Reconhecimento e Inclusão Social
O arrastão ganhou destaque ao contar com a participação de artistas populares, como Thiago Aquino, que conduziram as apresentações de forma vibrante. O evento também ficou marcado pelas homenagens a trabalhadores e profissionais informais, ampliando seu significado dentro da comunidade local.
O autor da lei ressaltou que essa ação não apenas consolidou o caráter democrático e inclusivo do arrastão, mas também o transformou em um espaço de reconhecimento social, valorizando figuras do cotidiano urbano em Feira de Santana.
Impulsão Cultural e Econômica
A incorporação do Arrastão da Micareta no calendário oficial representa um fortalecimento da identidade cultural local. Ao reconhecer e institucionalizar uma manifestação popular, a iniciativa também tende a fomentar a cadeia produtiva do entretenimento, beneficiando artistas, técnicos, trabalhadores informais e setores da economia criativa.
Com a regulamentação, o governo local poderá desenvolver ações integradas relacionadas à segurança, mobilidade urbana, limpeza e infraestrutura, aumentando a capacidade de gestão do evento e minimizando improvisações.
A Institucionalização do Espontâneo
A oficialização do Arrastão da Micareta reflete uma tendência na gestão cultural atual: a inclusão de manifestações espontâneas pelo Estado, buscando preservar e potencializar expressões populares já firmadas na sociedade.

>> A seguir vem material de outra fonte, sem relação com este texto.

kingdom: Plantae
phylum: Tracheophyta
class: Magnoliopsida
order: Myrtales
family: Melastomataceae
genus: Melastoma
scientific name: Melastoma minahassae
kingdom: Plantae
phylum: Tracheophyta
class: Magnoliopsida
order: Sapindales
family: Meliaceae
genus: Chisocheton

No caso de Feira de Santana, a iniciativa reconhece um fenômeno que se estabeleceu pela adesão do público, não por um planejamento governamental prévio.
Do ponto de vista institucional, a nova legislação confere segurança jurídica e melhora a capacidade de coordenação administrativa. Contudo, também traz o desafio de manter o caráter popular do evento, evitando uma excessiva burocratização que poderia descaracterizá-lo. A tensão entre a espontaneidade cultural e a gestão pública será um aspecto de atenção nas próximas edições.
Em termos econômicos e sociais, essa medida promete fortalecer a economia criativa local e abrir novas oportunidades para artistas e trabalhadores, desde que acompanhada por políticas transparentes e critérios claros de apoio, além da participação ativa da comunidade envolvida.